Even so, it was a close call for the Germans. Goering and the other German planners had underestimated the size of the Allied garrison and deployed only 22,000 men to take the island. The first wave of parachutists and gliderborne troops numbered a mere 3,000, and the Allied defenders inflicted heavy casualties on them. But they pressed on relentlessly, with the help of complete air supremacy, and by the second day had captured the airfields that were their primary objectives. Once they had accomplished this, transport planes quickly flew in reinforcements. The British had to resort to another evacuation, the fourth in slightly more than a year. Again they were successful - 16,000 men were saved. But the Germans paid a heavy price for Crete: 3,674 killed and over 2,000 wounded. Their casualties in this campaign were greater than those suffered in Yugoslavia and Greece combined. Indeed, Hitler considered the casualties so severe that he never again tried an airborne mission of such magnitude.

THE GERMANS IN CONTROL

As a result of his various Balkan operations, both diplomatic and military, Hitler had gained complete control of southeastern Europe and had secured his flank for the invasion of the Soviet Union. As for the British, their intervention had been reminiscent of the Norwegian campaign and represented another forlorn chapter in the continuing saga of "too little, too late." The decision to divert troops from North Africa to Greece had been a mistake. The forces involved had been too weak to prevent the German conquest and were sorely needed in Libya when Rommel appeared on the scene.

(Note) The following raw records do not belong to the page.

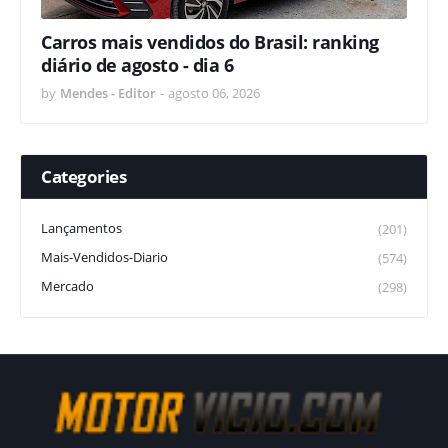
Carros mais vendidos do Brasil: ranking
diário de agosto - dia 6
by
Mendes - Editor
-
agosto 06, 2026
Categories
Lançamentos
(201)
Mais-Vendidos-Diario
(574)
Mercado
(298)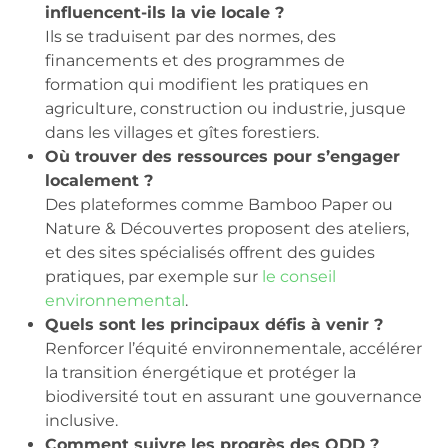
influencent-ils la vie locale ?
Ils se traduisent par des normes, des
financements et des programmes de
formation qui modifient les pratiques en
agriculture, construction ou industrie, jusque
dans les villages et gîtes forestiers.
Où trouver des ressources pour s’engager
localement ?
Des plateformes comme Bamboo Paper ou
Nature & Découvertes proposent des ateliers,
et des sites spécialisés offrent des guides
pratiques, par exemple sur
le conseil
environnemental
.
Quels sont les principaux défis à venir ?
Renforcer l’équité environnementale, accélérer
la transition énergétique et protéger la
biodiversité tout en assurant une gouvernance
inclusive.
Comment suivre les progrès des ODD ?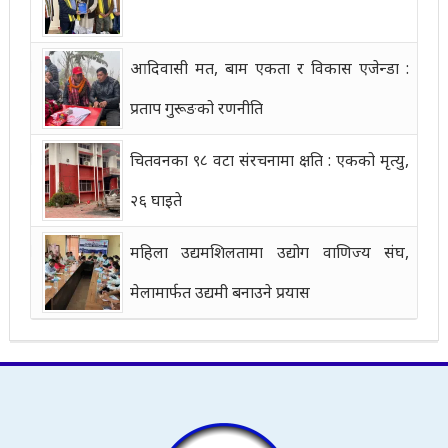
आदिवासी मत, बाम एकता र विकास एजेन्डा :
प्रताप गुरूङको रणनीति
चितवनका ९८ वटा संरचनामा क्षति : एकको मृत्यु,
२६ घाइते
महिला उद्यमशिलतामा उद्योग वाणिज्य संघ,
मेलामार्फत उद्यमी बनाउने प्रयास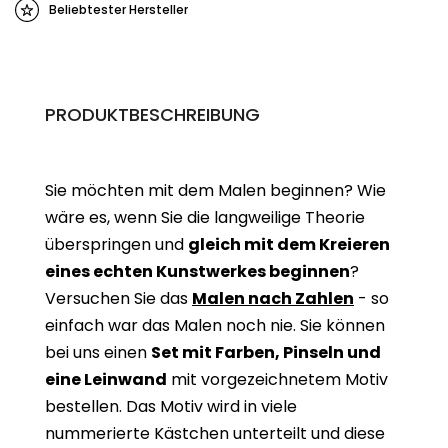
Beliebtester Hersteller
PRODUKTBESCHREIBUNG
Sie möchten mit dem Malen beginnen? Wie
wäre es, wenn Sie die langweilige Theorie
überspringen und
gleich mit dem Kreieren
eines echten Kunstwerkes beginne
n
?
Versuchen Sie das
Malen nach Zahlen
- so
einfach war das Malen noch nie. Sie können
bei uns einen
Set mit Farben, Pinseln und
eine Leinwand
mit vorgezeichnetem Motiv
bestellen. Das Motiv wird in viele
nummerierte Kästchen unterteilt und diese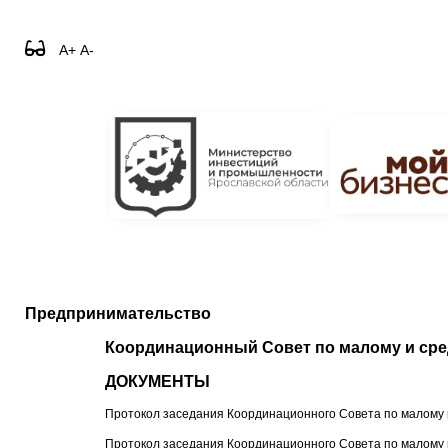
A+
A-
Предпринимательство
Координационный Совет по малому и ср
ДОКУМЕНТЫ
Протокол заседания Координационного Совета по малому 
Протокол заседания Координационного Совета по малому 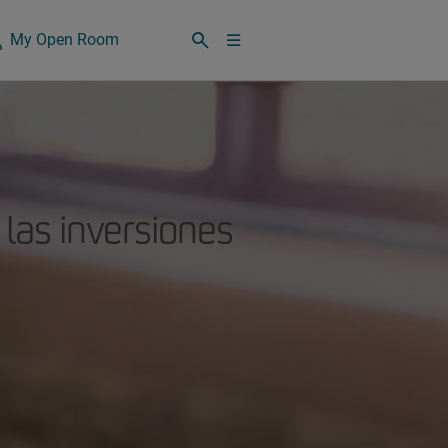
My Open Room
las inversiones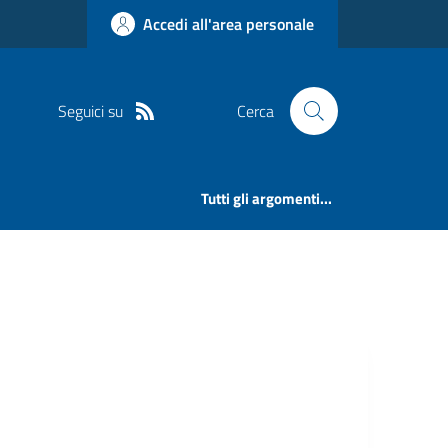
Accedi all'area personale
Seguici su
Cerca
Tutti gli argomenti...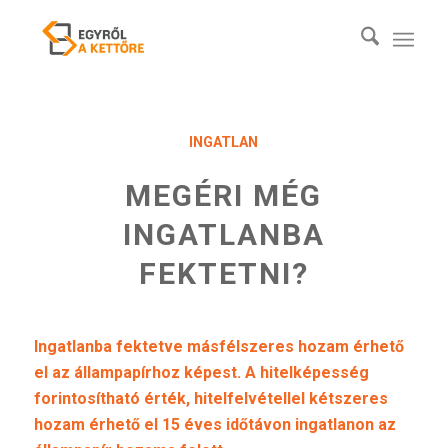
INGATLAN
MEGÉRI MÉG
INGATLANBA
FEKTETNI?
Ingatlanba fektetve másfélszeres hozam érhető
el az állampapírhoz képest. A hitelképesség
forintosítható érték, hitelfelvétellel kétszeres
hozam érhető el 15 éves időtávon ingatlanon az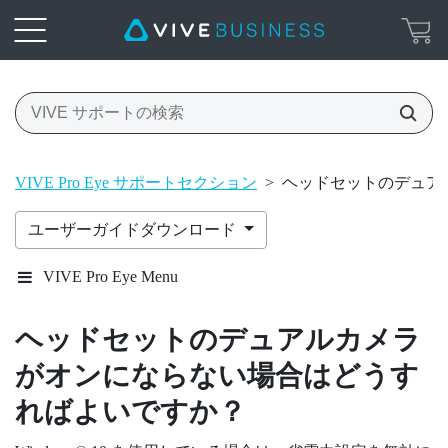
VIVE Pro Eye サポートセクション
>
ヘッドセットのデュア
ユーザーガイドダウンロード
VIVE Pro Eye Menu
ヘッドセットのデュアルカメラ
がオンにならない場合はどうす
ればよいですか？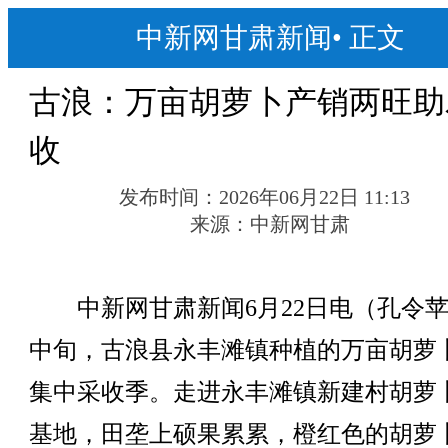
中新网甘肃新闻
•
正文
古浪：万亩胡萝卜产销两旺助
收
发布时间：
2026年06月22日 11:13
来源：
中新网甘肃
中新网甘肃新闻6月22日电（孔令苹
中旬，古浪县永丰滩镇种植的万亩胡萝
集中采收季。走进永丰滩镇新建村胡萝
基地，田垄上硕果累累，橙红色的胡萝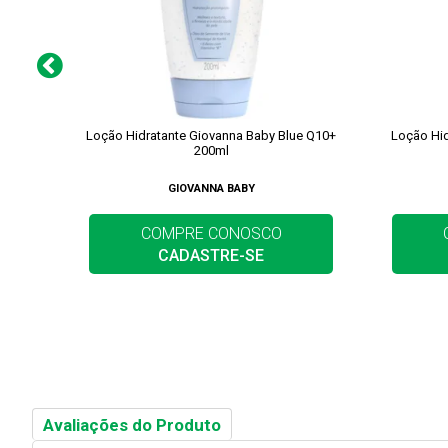
Loção Hidratante Giovanna Baby Blue Q10+
Loção Hid
200ml
GIOVANNA BABY
COMPRE CONOSCO
CADASTRE-SE
Avaliações do Produto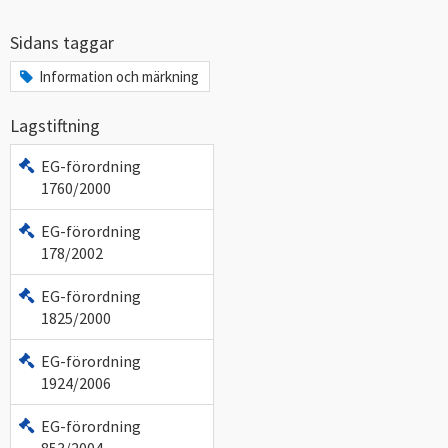
Sidans taggar
Information och märkning
Lagstiftning
EG-förordning
1760/2000
EG-förordning
178/2002
EG-förordning
1825/2000
EG-förordning
1924/2006
EG-förordning
853/2004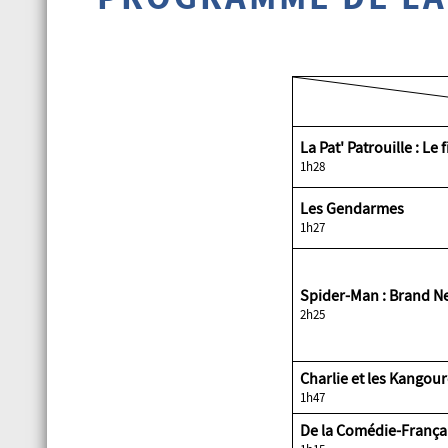
La Pat' Patrouille :
1h28
Les Gendarmes
1h27
Spider-Man : Bran
2h25
Charlie et les Ka
1h47
De la Comédie-Fr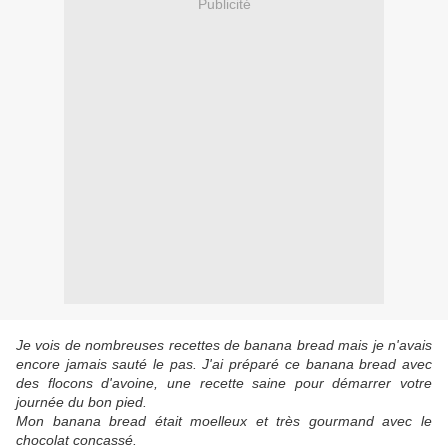
Publicité
Je vois de nombreuses recettes de banana bread mais je n'avais
encore jamais sauté le pas. J'ai préparé ce banana bread avec
des flocons d'avoine, une recette saine pour démarrer votre
journée du bon pied.
Mon banana bread était moelleux et très gourmand avec le
chocolat concassé.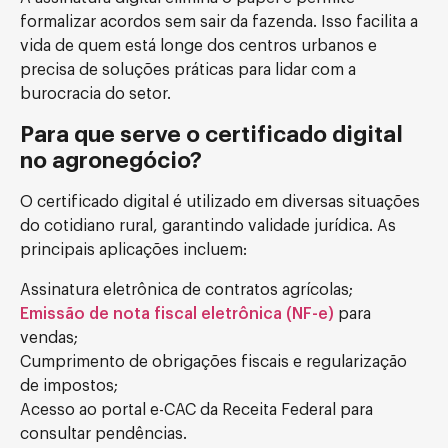
formalizar acordos sem sair da fazenda. Isso facilita a
vida de quem está longe dos centros urbanos e
precisa de soluções práticas para lidar com a
burocracia do setor.
Para que serve o certificado digital
no agronegócio?
O certificado digital é utilizado em diversas situações
do cotidiano rural, garantindo validade jurídica. As
principais aplicações incluem:
Assinatura eletrônica de contratos agrícolas;
Emissão de nota fiscal eletrônica (NF-e)
para
vendas;
Cumprimento de obrigações fiscais e regularização
de impostos;
Acesso ao portal e-CAC da Receita Federal para
consultar pendências.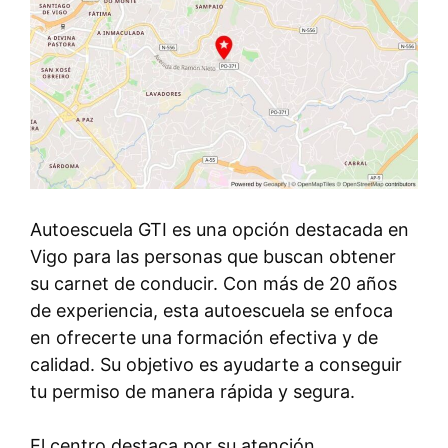
Autoescuela GTI es una opción destacada en
Vigo para las personas que buscan obtener
su carnet de conducir. Con más de 20 años
de experiencia, esta autoescuela se enfoca
en ofrecerte una formación efectiva y de
calidad. Su objetivo es ayudarte a conseguir
tu permiso de manera rápida y segura.
El centro destaca por su atención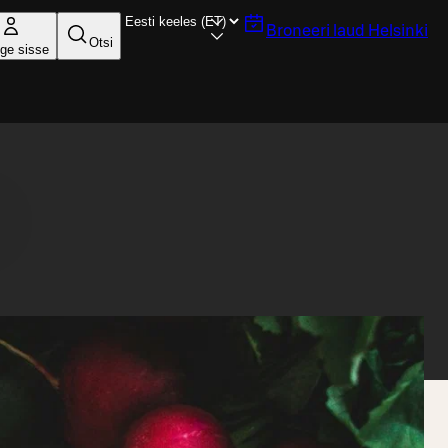
Broneeri laud
Helsinki
Otsi
ige sisse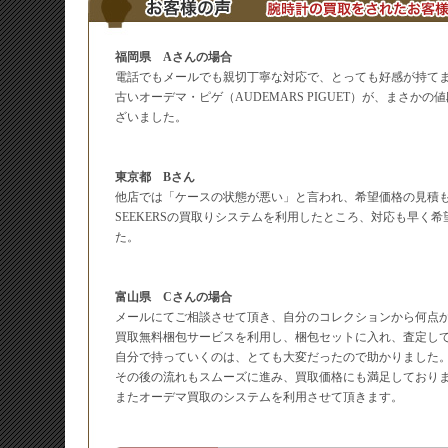
福岡県 Aさんの場合
電話でもメールでも親切丁寧な対応で、とっても好感が持て
古いオーデマ・ピゲ（AUDEMARS PIGUET）が、まさか
ざいました。
東京都 Bさん
他店では「ケースの状態が悪い」と言われ、希望価格の見積
SEEKERSの買取りシステムを利用したところ、対応も早く
た。
富山県 Cさんの場合
メールにてご相談させて頂き、自分のコレクションから何点
買取無料梱包サービスを利用し、梱包セットに入れ、査定し
自分で持っていくのは、とても大変だったので助かりました
その後の流れもスムーズに進み、買取価格にも満足しており
またオーデマ買取のシステムを利用させて頂きます。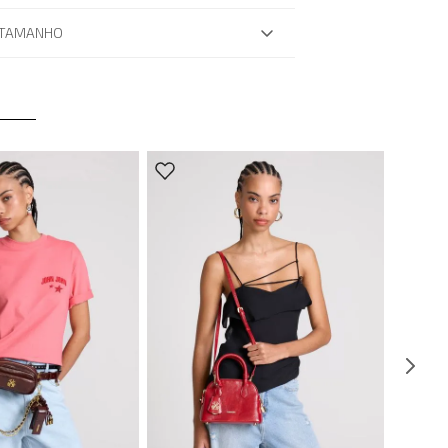
 TAMANHO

The spring of 1941 also witnessed dramatic events in the Middle East. In Iraq, the pro-German politician Rashid Ali and a group of army officers carried out a successful coup in April. Hitler promptly dispatched arms shipments to the new regime and received approval from Vichy France for German planes to land in neighboring Syria to refuel before moving on to Iraq. But Britain reacted to the coup by sending troops to Iraq from India and Palestine, forcing Rashid Ali to flee to Iran. The British proceeded to restore a friendly government to power in Baghdad.

Meanwhile, Britain had become concerned that the Germans might send troops into Syria. Actually, Hitler had no intention of doing so and quickly withdrew his aircraft. This really eliminated the need for Allied intervention, but Churchill was insistent. On June 8, British and Free French troops moved into Syria from Palestine and Iraq, and the Vichy government ordered its troops to resist. Fighting lasted for five weeks before the Vichy forces capitulated on July 14. Britain now controlled the entire eastern end of the Mediterranean with the exception of neutral Turkey. But after holding the world spotlight for several months, the Mediterranean now lapsed back into its true shadow status. The war's main event had already begun on the plains of Russia.